Five years after my diagnosis, when I was 29, I attended a routine annual MRI scan. I had swapped over to six-monthly scans for a while due to an inflammation being reported in my left breast. This was proving to be quite stressful so I was in discussions with my breast surgeon about having a preventative mastectomy. Covid-19 came along and unfortunately stopped all that, but thankfully I was called for my routine MRI (unusually early, actually). I was told that my MRI was fine, however shortly after I had a routine mammogram and the next day I got a call from my breast cancer nurse to say that an area of concern had been detected. My MRI was in fact not fine all along. I found myself back in the hospital a few days later for a scan, multiple biopsies and a mammogram. I knew it was cancer again – my mum did too. We sat outside on a bench before my follow up appointment whilst we waited to be called in. I couldn’t stop shaking, adrenaline was taking hold of my body. We were escorted to the ‘comfortable’ room (a.k.a. The ‘Breaking bad news room’) I felt more prepared this time and didn’t even cry when they told me it was a new primary cancer. I just felt completely and utterly gutted. I was completely asymptomatic and felt fortunate I was having the routine scans as it could have been detected later.

'I was diagnosed at 24, and 29' - Laura’s story | CoppaFeel!

How have your diagnoses impacted your life? 

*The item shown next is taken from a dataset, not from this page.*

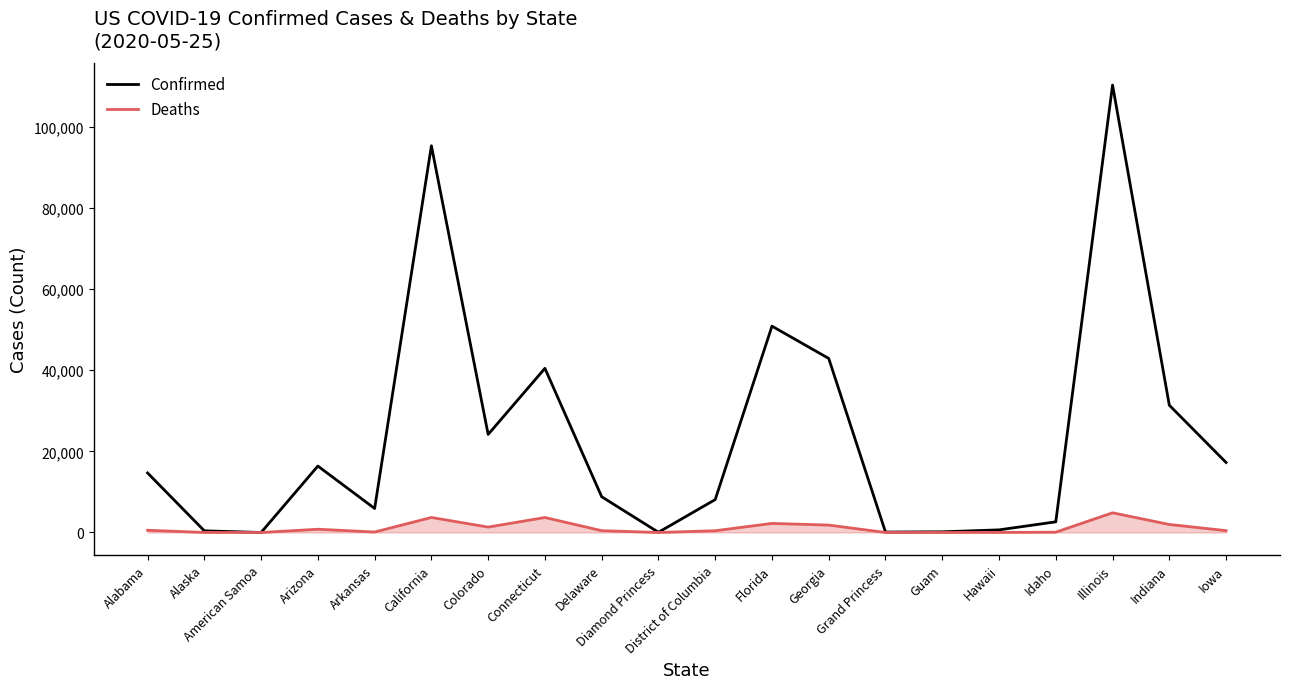

The value of Deaths at Iowa is 456. True or false?

True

Cancer certainly has had a huge impact on my life. It has massively affected my career and I haven’t been able to pursue the pathway I had hoped for. I hold onto hope that I will be able to get back on track in the future, all being well. There is no denying it has affected my relationships – in some ways, it has bought my partner and I closer together, but it has also tested us in several ways. Some friendships have fizzled out throughout my treatment – I don’t blame anybody for that, but cancer has certainly shown me who my real friends are and I feel grateful for that. I feel fortunate to have had such massive support from people across social media and since establishing a place within the cancer community online, I feel a lot more whole and less alone.

'I was diagnosed at 24, and 29' - Laura’s story | CoppaFeel!

How are you coping with treatment? 

I am still grappling with the side effects of my treatment and I feel it may take me a bit longer to recover this time, since I have developed Chronic Fatigue Syndrome on the back burner of my previous diagnosis. I’m taking each day as it comes. As cliche as that sounds, it’s the best way forward. There isn’t a lot about my experience that can be changed that’s within my control, but if I could go back to Laura in 2015 (when I was first diagnosed), I would tell her that it’s going to be beyond difficult at times, but there will always be glimmers of hope within that and to keep holding onto the better moments.

My advice for anyone is to know what is normal for you. It’s so important to get to know your body so you can identify any changes and seek any medical advice if you have any problems or concerns.

For anyone having to go through diagnosis and treatment, try not to look too far ahead. Try to focus on the ‘now’ and be in the moment as much as you can be. The bigger picture can sometimes be overwhelming, so take one step at a time.